── Entries supplied ──
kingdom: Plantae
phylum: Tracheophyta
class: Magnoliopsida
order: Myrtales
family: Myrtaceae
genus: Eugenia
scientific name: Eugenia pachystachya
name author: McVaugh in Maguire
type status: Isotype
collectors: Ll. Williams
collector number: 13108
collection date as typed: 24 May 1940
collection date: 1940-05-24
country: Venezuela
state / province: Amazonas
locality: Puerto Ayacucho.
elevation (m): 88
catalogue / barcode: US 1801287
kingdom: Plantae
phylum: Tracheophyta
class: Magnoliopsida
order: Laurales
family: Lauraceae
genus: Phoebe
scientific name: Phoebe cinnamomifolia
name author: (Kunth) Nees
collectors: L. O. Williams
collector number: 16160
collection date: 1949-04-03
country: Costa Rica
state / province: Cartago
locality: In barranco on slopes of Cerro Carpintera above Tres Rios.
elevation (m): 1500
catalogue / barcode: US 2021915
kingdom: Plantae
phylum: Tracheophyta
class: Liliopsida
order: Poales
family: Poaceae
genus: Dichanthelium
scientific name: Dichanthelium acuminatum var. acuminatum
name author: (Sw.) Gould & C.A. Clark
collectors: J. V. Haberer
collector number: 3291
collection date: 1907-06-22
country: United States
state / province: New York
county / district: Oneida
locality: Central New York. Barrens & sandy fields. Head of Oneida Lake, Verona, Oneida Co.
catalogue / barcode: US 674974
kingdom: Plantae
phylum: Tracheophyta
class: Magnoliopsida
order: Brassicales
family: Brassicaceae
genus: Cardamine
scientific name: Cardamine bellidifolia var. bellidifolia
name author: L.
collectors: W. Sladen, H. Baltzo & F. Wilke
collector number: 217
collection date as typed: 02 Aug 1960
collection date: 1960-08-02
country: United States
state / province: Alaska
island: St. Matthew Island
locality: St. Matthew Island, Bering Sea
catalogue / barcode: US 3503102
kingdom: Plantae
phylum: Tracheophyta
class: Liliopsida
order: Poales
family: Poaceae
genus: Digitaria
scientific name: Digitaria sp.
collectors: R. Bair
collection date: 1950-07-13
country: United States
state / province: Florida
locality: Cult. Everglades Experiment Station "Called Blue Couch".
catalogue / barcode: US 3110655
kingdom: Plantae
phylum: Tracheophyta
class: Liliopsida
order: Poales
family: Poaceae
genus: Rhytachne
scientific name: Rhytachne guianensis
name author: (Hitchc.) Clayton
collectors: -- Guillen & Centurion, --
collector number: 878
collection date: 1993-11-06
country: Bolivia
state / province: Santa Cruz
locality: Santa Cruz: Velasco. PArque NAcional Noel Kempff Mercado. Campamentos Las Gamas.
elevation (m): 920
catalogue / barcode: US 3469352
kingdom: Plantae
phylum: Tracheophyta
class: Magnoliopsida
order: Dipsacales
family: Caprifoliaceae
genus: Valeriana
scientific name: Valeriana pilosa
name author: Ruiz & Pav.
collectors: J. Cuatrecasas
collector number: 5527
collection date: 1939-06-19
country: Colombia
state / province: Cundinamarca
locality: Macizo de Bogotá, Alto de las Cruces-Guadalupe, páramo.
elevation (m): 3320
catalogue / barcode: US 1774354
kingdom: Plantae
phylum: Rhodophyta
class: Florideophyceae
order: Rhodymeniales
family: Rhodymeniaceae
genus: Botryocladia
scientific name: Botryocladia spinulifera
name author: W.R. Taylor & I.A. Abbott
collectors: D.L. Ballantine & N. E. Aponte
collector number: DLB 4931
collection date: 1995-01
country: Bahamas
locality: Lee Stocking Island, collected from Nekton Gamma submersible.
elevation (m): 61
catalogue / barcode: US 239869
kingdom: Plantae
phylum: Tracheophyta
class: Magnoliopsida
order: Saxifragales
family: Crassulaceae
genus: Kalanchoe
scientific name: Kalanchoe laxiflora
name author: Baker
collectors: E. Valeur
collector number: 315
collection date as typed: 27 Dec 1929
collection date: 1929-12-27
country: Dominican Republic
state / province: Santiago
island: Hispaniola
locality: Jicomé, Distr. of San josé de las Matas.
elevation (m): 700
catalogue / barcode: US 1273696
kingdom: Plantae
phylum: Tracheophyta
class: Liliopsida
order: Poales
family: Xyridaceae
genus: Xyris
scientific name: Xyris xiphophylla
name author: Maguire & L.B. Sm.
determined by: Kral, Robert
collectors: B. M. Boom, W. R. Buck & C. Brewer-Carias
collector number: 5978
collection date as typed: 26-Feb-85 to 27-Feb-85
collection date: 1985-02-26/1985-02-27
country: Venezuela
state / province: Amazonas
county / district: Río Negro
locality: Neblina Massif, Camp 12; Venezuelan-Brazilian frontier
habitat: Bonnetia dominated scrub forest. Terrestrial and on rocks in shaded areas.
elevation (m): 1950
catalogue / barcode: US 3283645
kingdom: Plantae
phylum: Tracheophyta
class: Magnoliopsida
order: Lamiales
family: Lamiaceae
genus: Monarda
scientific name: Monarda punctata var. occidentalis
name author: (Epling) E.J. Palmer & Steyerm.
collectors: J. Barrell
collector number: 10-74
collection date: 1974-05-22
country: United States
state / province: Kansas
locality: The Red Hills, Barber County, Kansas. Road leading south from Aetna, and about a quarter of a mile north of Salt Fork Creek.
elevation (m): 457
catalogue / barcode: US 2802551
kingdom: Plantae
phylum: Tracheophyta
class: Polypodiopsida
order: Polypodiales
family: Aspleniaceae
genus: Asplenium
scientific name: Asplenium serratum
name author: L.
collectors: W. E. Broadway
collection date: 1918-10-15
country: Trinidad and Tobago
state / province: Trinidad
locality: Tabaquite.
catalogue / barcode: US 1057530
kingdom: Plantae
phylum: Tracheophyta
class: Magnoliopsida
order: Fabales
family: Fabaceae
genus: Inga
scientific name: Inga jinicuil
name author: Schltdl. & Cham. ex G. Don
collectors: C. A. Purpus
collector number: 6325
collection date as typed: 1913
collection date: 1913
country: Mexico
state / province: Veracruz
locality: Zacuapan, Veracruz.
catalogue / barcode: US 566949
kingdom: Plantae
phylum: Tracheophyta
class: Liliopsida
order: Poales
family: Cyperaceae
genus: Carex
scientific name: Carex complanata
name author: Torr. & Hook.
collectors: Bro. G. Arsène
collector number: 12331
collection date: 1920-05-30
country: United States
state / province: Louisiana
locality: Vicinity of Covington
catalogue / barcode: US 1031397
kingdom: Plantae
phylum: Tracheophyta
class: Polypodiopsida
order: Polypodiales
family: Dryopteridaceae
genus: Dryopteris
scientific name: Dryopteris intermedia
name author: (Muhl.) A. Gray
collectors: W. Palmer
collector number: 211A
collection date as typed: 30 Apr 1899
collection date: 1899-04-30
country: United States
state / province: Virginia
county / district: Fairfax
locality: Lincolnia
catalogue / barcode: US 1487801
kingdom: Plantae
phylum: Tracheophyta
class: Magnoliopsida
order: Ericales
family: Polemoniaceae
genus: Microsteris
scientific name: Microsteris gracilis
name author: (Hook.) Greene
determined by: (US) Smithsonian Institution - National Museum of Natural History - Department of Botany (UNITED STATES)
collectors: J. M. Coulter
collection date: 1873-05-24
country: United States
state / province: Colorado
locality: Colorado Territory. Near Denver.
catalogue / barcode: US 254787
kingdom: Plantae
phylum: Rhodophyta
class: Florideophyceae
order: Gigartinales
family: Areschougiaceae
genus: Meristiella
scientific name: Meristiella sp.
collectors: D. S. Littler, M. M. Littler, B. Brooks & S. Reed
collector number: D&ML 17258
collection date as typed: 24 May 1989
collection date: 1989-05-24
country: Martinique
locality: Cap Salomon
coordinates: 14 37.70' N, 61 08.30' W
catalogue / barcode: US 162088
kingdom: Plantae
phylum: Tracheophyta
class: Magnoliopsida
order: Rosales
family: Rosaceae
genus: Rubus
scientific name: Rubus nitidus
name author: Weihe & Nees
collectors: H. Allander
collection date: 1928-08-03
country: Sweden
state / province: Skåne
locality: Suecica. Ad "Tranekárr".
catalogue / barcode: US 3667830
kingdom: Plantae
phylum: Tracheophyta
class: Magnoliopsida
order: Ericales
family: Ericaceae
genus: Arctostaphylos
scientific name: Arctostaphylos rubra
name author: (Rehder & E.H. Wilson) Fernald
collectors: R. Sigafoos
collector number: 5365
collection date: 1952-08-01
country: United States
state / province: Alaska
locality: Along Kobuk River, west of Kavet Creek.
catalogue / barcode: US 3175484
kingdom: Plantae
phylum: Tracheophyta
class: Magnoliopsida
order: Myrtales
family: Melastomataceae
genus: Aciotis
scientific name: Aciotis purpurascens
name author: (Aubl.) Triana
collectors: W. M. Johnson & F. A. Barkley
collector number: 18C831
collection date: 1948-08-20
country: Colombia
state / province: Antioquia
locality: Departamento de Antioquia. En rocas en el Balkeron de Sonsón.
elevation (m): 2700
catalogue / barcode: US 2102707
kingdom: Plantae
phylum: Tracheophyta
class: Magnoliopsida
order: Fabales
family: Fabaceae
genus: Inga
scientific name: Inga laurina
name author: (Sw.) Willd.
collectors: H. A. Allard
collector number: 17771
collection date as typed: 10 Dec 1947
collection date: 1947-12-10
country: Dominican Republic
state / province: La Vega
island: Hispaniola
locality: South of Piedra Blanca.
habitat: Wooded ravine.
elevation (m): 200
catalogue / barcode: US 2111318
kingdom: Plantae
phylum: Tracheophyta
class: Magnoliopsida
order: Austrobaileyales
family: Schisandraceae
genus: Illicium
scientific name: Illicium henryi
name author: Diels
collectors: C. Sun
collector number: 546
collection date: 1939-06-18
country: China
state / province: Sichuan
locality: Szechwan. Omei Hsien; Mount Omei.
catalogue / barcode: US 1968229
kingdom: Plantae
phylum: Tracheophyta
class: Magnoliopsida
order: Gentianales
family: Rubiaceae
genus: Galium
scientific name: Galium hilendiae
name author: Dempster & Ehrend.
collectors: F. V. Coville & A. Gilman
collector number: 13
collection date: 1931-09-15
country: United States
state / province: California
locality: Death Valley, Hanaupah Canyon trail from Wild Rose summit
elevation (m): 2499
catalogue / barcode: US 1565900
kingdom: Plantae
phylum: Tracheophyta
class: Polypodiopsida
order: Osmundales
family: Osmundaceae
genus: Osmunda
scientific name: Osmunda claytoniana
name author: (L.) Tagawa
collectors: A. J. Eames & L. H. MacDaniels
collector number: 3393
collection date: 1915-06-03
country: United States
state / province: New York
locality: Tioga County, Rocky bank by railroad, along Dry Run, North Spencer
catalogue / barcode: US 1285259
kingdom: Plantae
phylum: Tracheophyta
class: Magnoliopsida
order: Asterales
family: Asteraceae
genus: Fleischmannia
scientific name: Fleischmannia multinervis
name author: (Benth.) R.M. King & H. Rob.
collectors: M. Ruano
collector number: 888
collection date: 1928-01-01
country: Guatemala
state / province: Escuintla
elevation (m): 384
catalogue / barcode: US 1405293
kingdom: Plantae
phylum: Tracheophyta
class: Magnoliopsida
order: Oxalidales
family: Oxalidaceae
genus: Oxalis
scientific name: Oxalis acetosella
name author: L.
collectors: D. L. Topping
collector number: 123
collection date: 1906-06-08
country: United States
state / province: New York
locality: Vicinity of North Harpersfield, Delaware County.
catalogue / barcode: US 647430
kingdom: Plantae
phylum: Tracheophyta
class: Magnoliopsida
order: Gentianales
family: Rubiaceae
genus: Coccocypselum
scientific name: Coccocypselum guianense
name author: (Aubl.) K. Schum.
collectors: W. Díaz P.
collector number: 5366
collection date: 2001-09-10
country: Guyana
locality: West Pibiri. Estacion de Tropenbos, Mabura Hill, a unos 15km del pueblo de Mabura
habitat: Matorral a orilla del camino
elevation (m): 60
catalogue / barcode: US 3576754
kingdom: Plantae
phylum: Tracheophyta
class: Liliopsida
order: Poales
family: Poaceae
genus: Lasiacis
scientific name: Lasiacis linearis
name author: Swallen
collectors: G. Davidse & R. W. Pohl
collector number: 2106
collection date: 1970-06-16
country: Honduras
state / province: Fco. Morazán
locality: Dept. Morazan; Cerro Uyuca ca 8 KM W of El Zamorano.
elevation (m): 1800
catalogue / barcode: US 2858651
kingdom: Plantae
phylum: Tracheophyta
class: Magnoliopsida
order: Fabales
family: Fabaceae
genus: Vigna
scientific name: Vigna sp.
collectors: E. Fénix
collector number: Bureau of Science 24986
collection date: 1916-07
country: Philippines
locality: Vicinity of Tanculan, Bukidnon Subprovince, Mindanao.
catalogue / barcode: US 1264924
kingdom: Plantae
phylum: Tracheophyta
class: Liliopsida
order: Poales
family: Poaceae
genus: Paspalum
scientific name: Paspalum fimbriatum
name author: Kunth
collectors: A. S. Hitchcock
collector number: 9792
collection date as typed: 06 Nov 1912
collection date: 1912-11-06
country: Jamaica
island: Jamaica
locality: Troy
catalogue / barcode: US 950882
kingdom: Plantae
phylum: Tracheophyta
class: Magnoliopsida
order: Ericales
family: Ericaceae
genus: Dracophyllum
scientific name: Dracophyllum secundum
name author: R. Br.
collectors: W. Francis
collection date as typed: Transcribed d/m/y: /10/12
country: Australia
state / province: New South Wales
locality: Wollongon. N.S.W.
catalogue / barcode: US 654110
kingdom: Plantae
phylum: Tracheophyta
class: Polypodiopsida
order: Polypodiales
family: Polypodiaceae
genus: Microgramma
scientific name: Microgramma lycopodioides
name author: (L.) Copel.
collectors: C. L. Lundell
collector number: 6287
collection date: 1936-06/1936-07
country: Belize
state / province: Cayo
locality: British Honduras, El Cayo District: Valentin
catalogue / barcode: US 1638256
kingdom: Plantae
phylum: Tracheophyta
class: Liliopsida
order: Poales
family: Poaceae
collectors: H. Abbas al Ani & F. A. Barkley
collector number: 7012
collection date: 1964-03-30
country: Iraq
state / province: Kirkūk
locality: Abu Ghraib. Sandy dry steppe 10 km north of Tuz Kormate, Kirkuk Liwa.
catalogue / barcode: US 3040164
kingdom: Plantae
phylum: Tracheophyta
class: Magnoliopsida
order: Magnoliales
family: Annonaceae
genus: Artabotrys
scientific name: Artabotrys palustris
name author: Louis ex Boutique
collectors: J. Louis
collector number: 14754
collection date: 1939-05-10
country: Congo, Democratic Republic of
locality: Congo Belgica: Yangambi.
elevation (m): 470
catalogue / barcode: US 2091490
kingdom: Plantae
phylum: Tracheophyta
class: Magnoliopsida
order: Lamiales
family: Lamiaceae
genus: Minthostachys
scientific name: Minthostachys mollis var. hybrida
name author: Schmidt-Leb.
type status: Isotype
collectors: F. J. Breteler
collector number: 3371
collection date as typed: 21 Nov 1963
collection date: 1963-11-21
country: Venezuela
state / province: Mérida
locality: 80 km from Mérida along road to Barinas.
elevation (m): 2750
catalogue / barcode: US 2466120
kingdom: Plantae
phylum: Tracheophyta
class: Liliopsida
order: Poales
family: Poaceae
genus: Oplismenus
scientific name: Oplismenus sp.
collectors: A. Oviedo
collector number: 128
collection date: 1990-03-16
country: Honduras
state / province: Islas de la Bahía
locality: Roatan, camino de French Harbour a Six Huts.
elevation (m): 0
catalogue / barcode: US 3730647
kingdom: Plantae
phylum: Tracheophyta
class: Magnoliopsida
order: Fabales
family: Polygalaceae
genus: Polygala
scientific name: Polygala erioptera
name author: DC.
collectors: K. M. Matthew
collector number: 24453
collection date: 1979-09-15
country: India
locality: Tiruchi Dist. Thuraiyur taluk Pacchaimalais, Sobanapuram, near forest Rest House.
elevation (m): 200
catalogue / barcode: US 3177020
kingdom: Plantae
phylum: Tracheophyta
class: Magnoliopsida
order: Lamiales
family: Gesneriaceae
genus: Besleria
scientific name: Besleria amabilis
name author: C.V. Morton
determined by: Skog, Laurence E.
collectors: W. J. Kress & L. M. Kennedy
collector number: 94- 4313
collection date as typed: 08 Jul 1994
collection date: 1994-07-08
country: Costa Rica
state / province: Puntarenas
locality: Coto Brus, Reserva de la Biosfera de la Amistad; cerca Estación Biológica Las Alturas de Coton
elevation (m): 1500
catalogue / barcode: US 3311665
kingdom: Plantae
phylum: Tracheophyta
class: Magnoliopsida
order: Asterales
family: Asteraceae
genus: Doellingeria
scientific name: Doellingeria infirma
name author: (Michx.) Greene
───
Repeat the material above word for word, from its first line through the line containing "locality: Puerto Ayacucho.", including both of those lines.

kingdom: Plantae
phylum: Tracheophyta
class: Magnoliopsida
order: Myrtales
family: Myrtaceae
genus: Eugenia
scientific name: Eugenia pachystachya
name author: McVaugh in Maguire
type status: Isotype
collectors: Ll. Williams
collector number: 13108
collection date as typed: 24 May 1940
collection date: 1940-05-24
country: Venezuela
state / province: Amazonas
locality: Puerto Ayacucho.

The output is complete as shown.